Ayurveda expert, Dr Vara Yanamandra, recently wrote on Instagram, “Long before modern food storage solutions like fridges even existed, Ayurvedic sages had described how we can store food to keep it fresh.”
She adds, in Ayurveda, “specific utensils need to be used to store leftover food” to prevent it from going stale and off.
In an earlier Instagram post, Dr Yanamandra had said,” Eating food that is more than 24 hours old can invite digestive troubles and is not encouraged in Ayurveda.”
Though experts advise we should always try to consume fresh food to remain healthy, we often find that the excess food which is cooked or purchased during grocery shopping, goes directly into the refrigerator in either plastic or glass containers, to be consumed another time.
But according to Ayurveda experts, eating leftover food may impact digestion and increase doshas – translated as “that which can cause problems.”
Additionally, the process of reheating food after refrigerating leads to a depletion of nutritional value.
Therefore, experts advise not to consume leftover food that has been in the refrigerator for over 24 hours.
So, when it comes to storing food, Ayurveda has some specific guidelines which if followed can help to reduce the wastage of food.
Let’s take a look at Dr Yanamandra’s suggestions:
Cold drinks, juices, and syrups – These foods should always be stored in silver vessels due to the metal’s cooling nature – this helps to keep the liquids fresh for a longer time.
Agreeing with the Ayurveda expert, doctor Goyal is quoted as saying, “silverware is 100 per cent bacteria-free and also retains the freshness of the things stored in it. It also does not react to acidic foods.”
Ghee – Ensure ghee is always stored in an iron vessel or jar.
Sour foods, cooked buttermilk, and sauces should be stored in stone vessels. This is because stone does not react with sour foods, unlike metals.

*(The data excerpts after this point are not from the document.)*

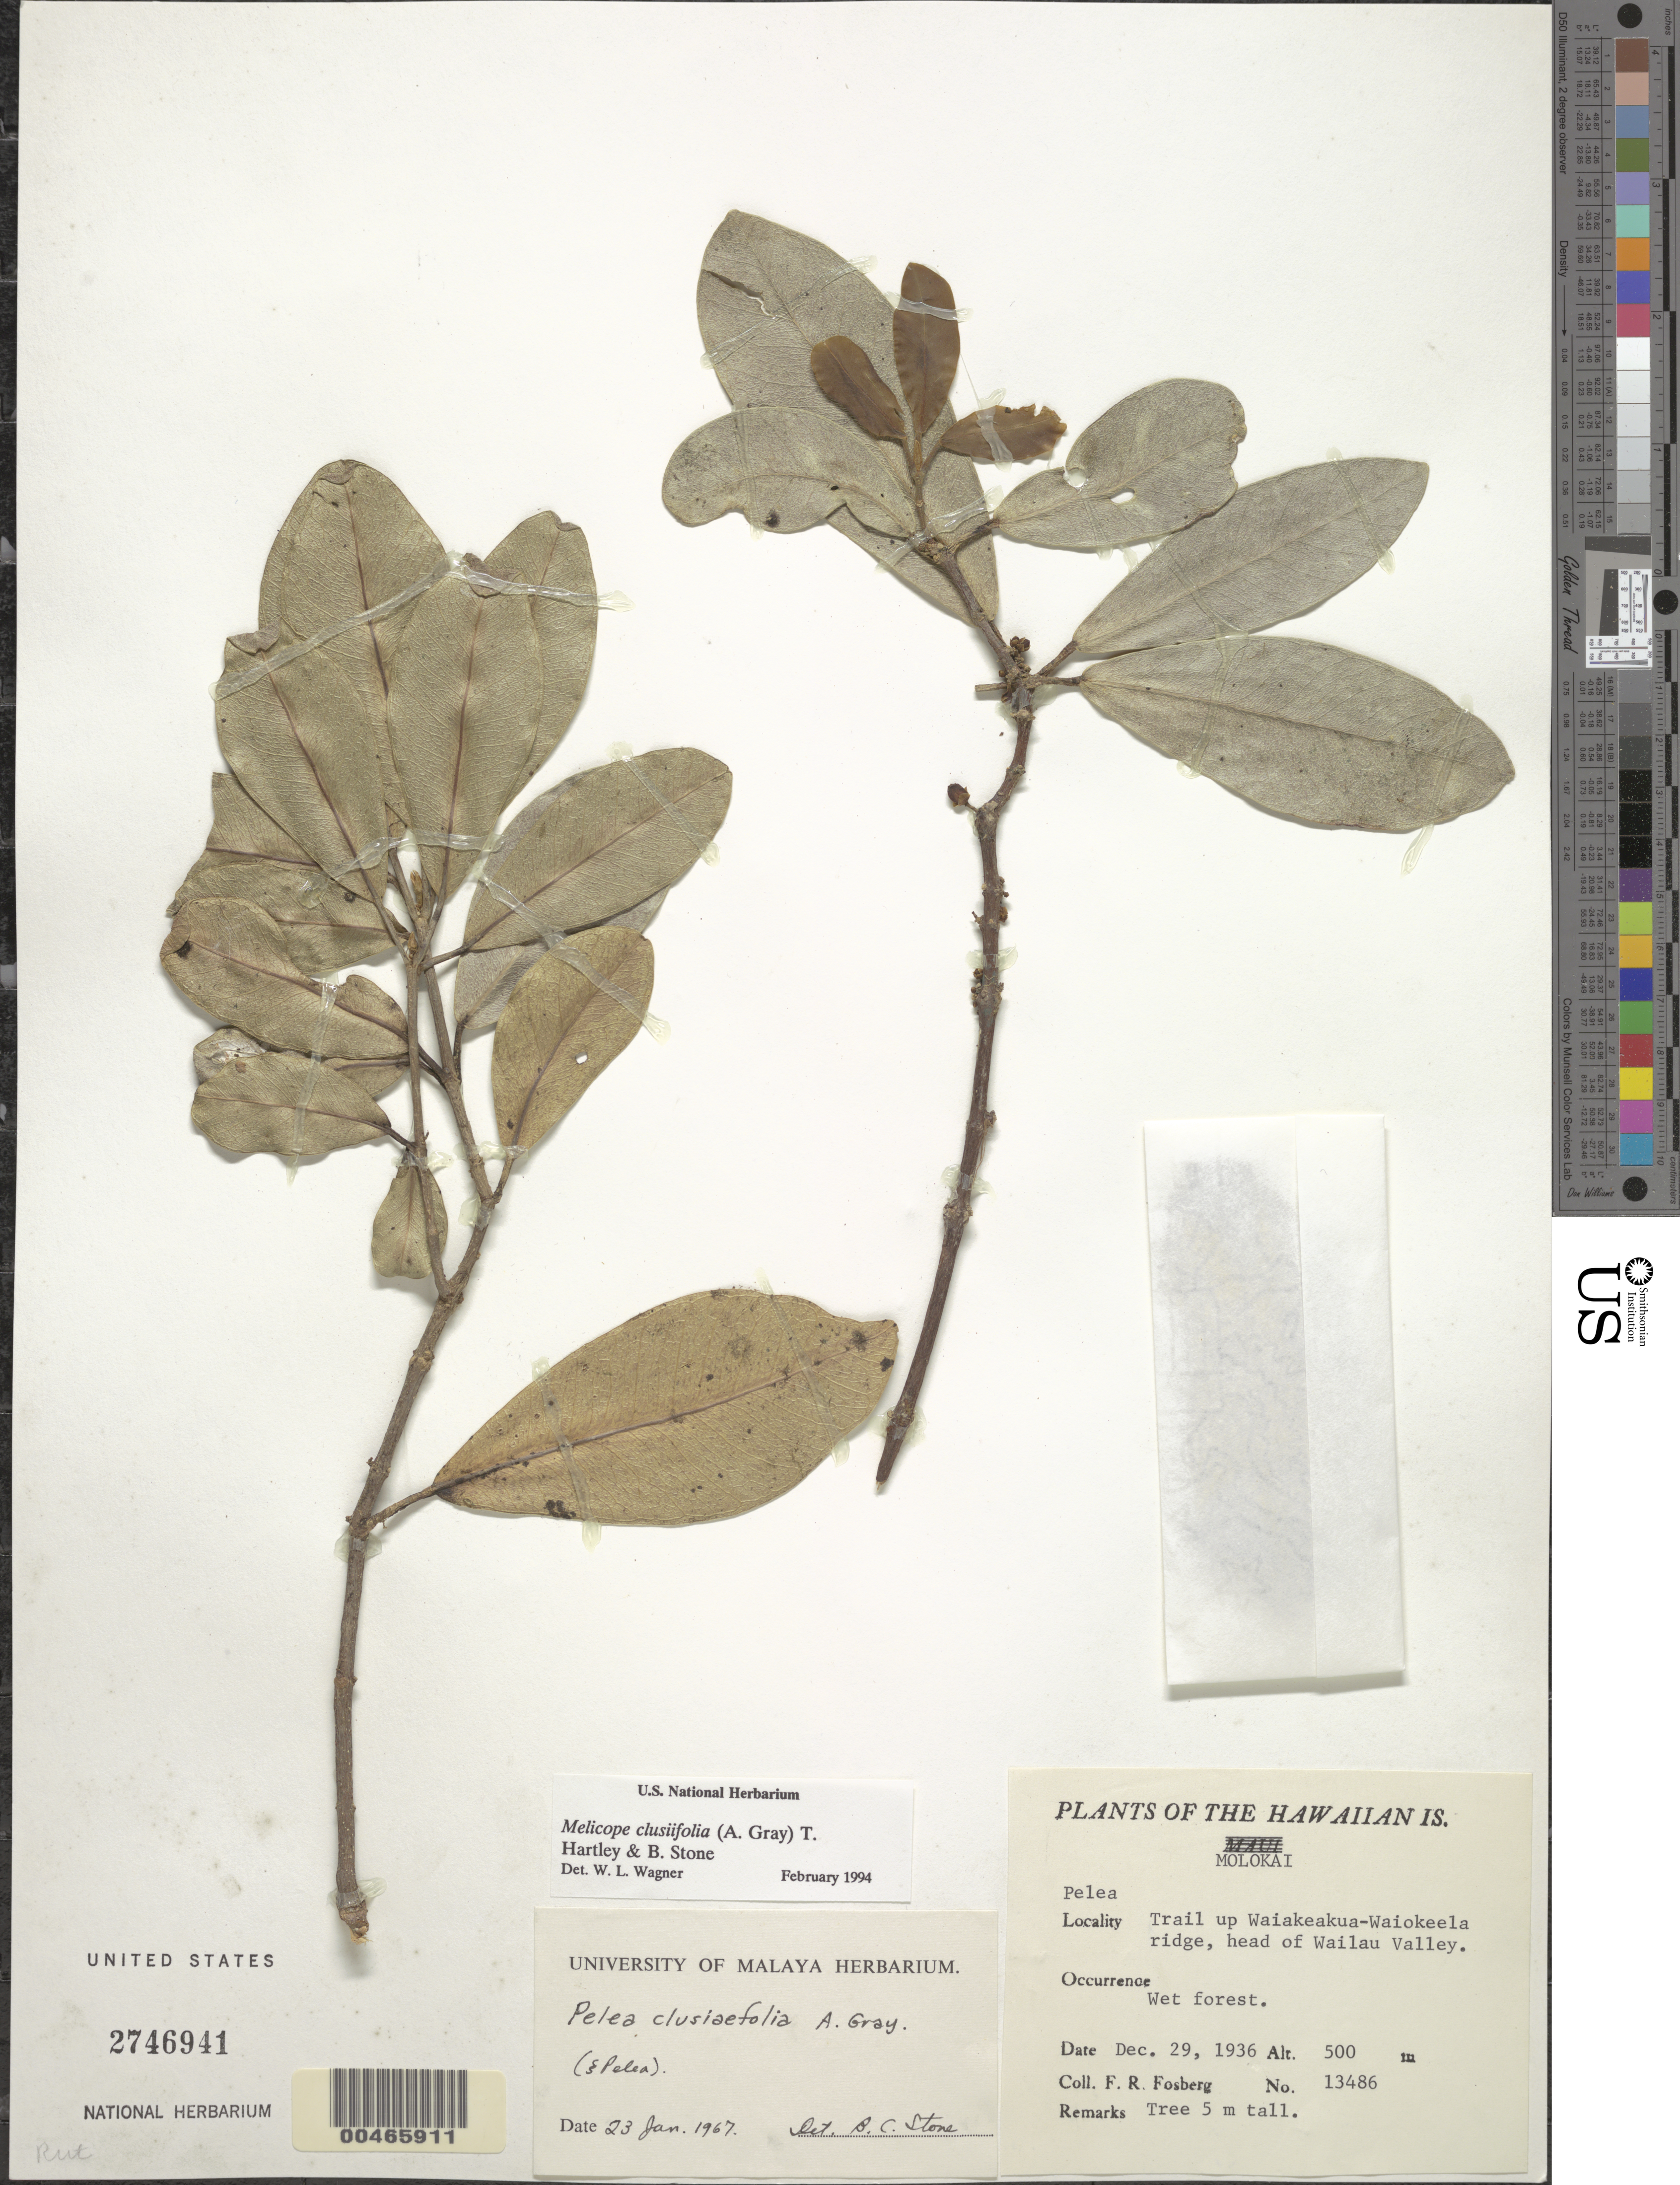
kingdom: Plantae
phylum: Tracheophyta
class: Magnoliopsida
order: Sapindales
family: Rutaceae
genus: Melicope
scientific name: Melicope clusiifolia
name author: (A. Gray) T.G. Hartley & B.C. Stone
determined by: Wagner, W. L., (BOT), Smithsonian Institution - National Museum of Natural History (UNITED STATES)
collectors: F. R. Fosberg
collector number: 13486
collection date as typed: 29 Dec 1936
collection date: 1936-12-29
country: United States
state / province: Hawaii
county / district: Maui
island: Moloka'i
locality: Trail up Waiakeakua-Waiokeela ridge, head of Wailau Valley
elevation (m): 500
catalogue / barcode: US 2746941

Pickles, syrups, and wines should preferably be put away in vessels made of rock, glass, or crystals and never in any vessel made of iron.
Cooked meat – store this food always in silver vessels.
Fruits and snacks can be wrapped in fresh leaves before keeping them away for later consumption.
Water – Copper, brass, silver, and earthen vessels are ideal for storing water.
“Silver, brass, and copper have anti-microbial properties and prevent the body from water-borne diseases such as cholera, typhoid, dysentery, and hepatitis,” said Dr Goyal.
Writing about leftover food in an earlier Instagram post, Dr Yanamandra said, “It is advised that we should reheat it till it is steaming hot. The problem with this practice is it destroys any essential nutrients like vitamins. She further adds “that eating fresh food nourishes Prana and boosts Jatharagni. While it is convenient for some of us. It is not a great practice for your overall health. There is a risk of food poisoning if handled wrong.”
In Ayurveda, Prana refers to ‘the life force’ while Jatharagni refers to the digestive fire in the body.